J'ai couché la nuit dernière à Cologne. Ma journée a été courte, car j'avais du monde qui m'attendait dans cette ville, et que j'ai dû voir, quelque peu disposé que je sois à m'occuper de rien, à la lettre: _de rien_.

Je suis parti de Cologne ce matin, je suis arrivé ici cet après-midi.

Tu ne sais rien de ma vie, excepté ce que tu as lu depuis plusieurs années dans les feuilles publiques; or, ce n'est certes pas le moyen de savoir rien de ce qui peut t'intéresser sur mon compte.

Nous nous sommes vus, je t'ai aimée; tu as appris à me connaître mieux en moins de quatre semaines que tu ne m'eusses connu sans doute, durant des années d'un commerce moins intime.
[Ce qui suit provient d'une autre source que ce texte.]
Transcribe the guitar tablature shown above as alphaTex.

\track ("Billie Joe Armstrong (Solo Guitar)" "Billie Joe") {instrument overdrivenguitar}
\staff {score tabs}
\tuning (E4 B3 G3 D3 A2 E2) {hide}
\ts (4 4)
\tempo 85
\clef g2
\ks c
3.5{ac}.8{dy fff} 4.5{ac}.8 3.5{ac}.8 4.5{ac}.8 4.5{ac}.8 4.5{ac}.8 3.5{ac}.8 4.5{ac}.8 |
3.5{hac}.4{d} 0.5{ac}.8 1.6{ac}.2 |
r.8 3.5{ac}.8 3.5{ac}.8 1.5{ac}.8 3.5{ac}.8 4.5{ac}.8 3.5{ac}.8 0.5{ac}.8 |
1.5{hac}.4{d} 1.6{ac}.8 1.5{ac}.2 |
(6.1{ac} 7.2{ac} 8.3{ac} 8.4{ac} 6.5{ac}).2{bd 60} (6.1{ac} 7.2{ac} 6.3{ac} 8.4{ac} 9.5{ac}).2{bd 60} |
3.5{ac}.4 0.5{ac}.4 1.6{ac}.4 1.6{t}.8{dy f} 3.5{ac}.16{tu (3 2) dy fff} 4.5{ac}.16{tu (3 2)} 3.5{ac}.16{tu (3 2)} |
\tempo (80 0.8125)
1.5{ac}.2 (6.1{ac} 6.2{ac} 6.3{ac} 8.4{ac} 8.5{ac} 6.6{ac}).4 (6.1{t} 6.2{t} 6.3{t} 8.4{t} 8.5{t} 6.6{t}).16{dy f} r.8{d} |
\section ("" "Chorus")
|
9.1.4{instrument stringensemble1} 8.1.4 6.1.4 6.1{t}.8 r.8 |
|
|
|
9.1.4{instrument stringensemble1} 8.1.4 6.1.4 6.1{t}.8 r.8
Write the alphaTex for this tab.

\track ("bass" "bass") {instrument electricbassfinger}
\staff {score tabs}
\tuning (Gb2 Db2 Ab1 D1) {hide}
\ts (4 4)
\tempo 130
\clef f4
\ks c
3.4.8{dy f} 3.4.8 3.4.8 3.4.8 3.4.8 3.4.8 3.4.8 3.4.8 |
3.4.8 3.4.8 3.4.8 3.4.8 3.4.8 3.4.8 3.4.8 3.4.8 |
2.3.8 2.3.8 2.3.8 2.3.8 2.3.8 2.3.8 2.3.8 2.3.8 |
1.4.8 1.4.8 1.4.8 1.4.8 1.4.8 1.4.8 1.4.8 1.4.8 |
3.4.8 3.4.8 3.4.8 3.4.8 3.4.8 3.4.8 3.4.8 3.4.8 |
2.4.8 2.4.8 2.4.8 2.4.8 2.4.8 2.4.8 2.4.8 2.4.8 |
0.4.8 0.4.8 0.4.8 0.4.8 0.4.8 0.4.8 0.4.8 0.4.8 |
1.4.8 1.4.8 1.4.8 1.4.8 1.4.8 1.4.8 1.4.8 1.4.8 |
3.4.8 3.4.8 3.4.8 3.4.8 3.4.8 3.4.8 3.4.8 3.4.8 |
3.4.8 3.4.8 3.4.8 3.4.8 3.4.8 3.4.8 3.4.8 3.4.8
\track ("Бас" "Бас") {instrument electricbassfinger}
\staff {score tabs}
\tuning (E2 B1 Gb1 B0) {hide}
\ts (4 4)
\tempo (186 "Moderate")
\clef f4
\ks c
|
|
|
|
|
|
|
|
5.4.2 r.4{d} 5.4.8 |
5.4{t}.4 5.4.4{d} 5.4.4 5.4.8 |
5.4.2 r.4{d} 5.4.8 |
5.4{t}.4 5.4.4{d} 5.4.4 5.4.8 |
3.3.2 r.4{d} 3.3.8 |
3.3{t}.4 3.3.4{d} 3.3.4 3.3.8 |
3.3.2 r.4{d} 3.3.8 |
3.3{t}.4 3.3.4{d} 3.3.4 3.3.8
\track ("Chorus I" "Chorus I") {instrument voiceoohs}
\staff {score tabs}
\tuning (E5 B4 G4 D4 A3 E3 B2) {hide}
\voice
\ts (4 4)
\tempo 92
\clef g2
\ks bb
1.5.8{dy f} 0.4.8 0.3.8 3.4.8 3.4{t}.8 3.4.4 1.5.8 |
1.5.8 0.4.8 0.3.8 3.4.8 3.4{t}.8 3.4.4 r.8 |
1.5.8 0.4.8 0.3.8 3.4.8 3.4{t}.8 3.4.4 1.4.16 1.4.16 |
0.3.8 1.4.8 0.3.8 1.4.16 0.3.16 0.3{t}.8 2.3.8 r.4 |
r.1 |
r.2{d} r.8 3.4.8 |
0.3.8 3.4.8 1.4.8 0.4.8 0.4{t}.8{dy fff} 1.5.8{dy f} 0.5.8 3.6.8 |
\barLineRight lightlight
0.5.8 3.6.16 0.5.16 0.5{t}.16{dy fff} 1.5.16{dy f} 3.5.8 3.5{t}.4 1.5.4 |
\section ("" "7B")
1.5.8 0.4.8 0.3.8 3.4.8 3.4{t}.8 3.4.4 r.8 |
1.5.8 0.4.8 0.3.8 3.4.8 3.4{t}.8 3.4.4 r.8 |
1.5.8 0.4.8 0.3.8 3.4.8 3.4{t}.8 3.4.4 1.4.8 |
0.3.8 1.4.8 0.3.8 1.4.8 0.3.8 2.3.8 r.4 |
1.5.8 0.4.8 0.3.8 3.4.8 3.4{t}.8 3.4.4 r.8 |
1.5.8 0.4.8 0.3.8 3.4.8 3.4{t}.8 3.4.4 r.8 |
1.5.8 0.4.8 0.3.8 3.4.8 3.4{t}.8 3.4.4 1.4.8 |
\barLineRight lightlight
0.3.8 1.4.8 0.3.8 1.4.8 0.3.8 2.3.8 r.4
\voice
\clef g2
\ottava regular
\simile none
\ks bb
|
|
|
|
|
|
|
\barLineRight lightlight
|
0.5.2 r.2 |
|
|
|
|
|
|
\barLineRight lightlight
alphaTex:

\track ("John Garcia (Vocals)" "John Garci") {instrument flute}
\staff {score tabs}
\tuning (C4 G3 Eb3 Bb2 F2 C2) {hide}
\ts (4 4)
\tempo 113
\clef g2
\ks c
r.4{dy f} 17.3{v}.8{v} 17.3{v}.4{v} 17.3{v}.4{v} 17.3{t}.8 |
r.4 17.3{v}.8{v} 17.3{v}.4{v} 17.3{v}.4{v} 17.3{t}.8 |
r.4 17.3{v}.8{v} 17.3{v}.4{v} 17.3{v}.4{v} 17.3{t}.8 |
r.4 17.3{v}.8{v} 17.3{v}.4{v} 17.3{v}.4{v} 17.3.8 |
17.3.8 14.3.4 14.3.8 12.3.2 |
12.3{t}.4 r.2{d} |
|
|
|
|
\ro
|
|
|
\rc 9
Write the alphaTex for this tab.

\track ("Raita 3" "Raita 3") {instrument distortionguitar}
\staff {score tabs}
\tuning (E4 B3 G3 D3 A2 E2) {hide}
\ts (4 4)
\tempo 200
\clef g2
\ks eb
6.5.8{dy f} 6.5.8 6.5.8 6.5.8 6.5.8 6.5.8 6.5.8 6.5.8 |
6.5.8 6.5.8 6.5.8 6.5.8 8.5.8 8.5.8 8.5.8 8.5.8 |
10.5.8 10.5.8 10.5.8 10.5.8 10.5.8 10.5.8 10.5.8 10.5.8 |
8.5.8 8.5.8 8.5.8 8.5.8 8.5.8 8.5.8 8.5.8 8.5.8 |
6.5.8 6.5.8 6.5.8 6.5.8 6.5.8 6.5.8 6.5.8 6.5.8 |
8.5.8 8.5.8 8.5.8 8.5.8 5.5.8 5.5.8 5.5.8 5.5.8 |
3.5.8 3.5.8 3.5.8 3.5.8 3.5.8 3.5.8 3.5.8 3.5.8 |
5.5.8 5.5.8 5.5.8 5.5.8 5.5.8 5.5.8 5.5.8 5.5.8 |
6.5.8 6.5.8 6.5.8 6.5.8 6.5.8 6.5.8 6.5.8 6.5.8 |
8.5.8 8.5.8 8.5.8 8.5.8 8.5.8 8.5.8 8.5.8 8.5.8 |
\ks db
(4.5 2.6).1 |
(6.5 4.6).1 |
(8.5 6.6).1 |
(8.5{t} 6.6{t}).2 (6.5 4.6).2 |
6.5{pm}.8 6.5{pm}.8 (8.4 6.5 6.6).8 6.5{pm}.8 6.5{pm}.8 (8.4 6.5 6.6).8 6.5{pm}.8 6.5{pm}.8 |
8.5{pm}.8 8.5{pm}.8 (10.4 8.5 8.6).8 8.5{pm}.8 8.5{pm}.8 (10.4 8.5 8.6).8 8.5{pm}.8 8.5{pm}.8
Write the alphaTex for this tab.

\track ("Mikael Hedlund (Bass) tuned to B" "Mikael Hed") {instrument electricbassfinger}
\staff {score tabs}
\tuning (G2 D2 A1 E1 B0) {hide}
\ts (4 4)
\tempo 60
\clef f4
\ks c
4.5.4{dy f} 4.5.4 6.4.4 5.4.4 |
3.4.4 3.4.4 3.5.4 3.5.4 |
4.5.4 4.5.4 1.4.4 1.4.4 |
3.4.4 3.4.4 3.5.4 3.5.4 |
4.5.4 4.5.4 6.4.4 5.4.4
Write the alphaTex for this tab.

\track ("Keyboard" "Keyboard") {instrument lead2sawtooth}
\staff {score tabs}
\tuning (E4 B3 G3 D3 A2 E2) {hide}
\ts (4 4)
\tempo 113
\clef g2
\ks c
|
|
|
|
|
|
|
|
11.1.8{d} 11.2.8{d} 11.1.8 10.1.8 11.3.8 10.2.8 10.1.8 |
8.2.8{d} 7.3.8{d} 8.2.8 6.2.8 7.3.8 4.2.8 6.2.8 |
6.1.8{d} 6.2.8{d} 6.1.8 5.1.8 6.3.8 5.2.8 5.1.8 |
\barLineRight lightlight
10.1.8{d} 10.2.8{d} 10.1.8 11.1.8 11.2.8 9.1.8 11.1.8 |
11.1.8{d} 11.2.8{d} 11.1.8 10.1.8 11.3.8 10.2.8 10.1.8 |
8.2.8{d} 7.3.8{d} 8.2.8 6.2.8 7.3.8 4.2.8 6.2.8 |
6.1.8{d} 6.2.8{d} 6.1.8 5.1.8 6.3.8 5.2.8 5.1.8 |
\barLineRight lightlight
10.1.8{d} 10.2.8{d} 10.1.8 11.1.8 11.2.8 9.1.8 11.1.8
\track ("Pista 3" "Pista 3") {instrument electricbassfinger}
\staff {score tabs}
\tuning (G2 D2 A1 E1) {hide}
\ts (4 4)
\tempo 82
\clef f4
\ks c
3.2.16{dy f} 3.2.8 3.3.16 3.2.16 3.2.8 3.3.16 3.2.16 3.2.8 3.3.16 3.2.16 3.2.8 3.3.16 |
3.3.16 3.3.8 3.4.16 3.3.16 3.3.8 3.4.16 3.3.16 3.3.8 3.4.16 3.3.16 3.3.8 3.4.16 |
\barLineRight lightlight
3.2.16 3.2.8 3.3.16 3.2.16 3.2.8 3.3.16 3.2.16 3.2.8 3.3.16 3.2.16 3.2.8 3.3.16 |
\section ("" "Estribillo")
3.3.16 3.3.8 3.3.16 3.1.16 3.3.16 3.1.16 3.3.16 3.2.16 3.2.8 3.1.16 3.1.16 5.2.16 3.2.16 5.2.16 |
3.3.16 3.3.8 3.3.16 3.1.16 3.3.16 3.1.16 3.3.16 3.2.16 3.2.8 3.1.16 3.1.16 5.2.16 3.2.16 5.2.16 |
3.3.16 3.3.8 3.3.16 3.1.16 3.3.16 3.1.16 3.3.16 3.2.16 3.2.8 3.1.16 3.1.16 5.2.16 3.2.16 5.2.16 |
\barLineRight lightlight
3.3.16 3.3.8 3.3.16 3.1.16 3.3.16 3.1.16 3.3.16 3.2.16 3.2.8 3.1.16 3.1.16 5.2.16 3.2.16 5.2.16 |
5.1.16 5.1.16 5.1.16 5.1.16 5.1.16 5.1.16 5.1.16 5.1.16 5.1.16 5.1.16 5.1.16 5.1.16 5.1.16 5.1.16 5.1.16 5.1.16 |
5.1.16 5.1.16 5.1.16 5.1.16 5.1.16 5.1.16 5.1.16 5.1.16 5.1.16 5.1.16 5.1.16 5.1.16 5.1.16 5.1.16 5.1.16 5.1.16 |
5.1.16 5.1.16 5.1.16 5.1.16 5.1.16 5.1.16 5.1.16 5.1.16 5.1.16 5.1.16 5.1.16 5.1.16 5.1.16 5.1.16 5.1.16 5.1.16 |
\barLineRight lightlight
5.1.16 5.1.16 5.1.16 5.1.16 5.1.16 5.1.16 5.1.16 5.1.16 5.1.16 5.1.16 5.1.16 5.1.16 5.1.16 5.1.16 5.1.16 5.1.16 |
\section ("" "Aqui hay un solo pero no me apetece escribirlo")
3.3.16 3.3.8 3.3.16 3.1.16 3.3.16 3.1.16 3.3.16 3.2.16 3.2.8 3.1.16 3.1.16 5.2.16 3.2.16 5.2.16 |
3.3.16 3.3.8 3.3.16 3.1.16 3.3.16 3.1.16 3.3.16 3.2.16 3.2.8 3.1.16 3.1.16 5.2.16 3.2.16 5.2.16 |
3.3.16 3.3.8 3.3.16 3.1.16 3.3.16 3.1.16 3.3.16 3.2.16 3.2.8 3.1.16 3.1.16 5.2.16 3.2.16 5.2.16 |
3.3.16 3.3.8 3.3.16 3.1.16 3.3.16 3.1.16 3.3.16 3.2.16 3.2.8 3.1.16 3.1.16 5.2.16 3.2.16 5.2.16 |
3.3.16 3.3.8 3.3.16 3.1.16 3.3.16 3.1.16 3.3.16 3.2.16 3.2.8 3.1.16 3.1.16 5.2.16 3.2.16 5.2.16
Mais tu ne sais cependant rien de moi. Tu connais aujourd'hui mon cœur mais tu ne sais rien de l'histoire de ma vie.

Quel champ à exploiter, mon amie, que celui d'une vie entière! Que de bonnes heures à passer dans de longues soirées d'hiver! Mon amie, nous aurions à nous conter beaucoup et n'aurions pas tout dit au bout de l'hiver! Quel mal y aurait-il à nous laisser tranquillement établis sur un de ces meubles que vous avez tant raffinés en Angleterre, au coin du feu, loin de tout trouble, sans interruption, moi te voyant me sourire vingt fois, t'entendant m'applaudir et peut-être même me gronder, moi toujours prêt à te dire plus que peut-être même tu voudrais entendre, et toi m'écoutant toujours et me contant à ton tour tant et tant de choses que je désirerais savoir!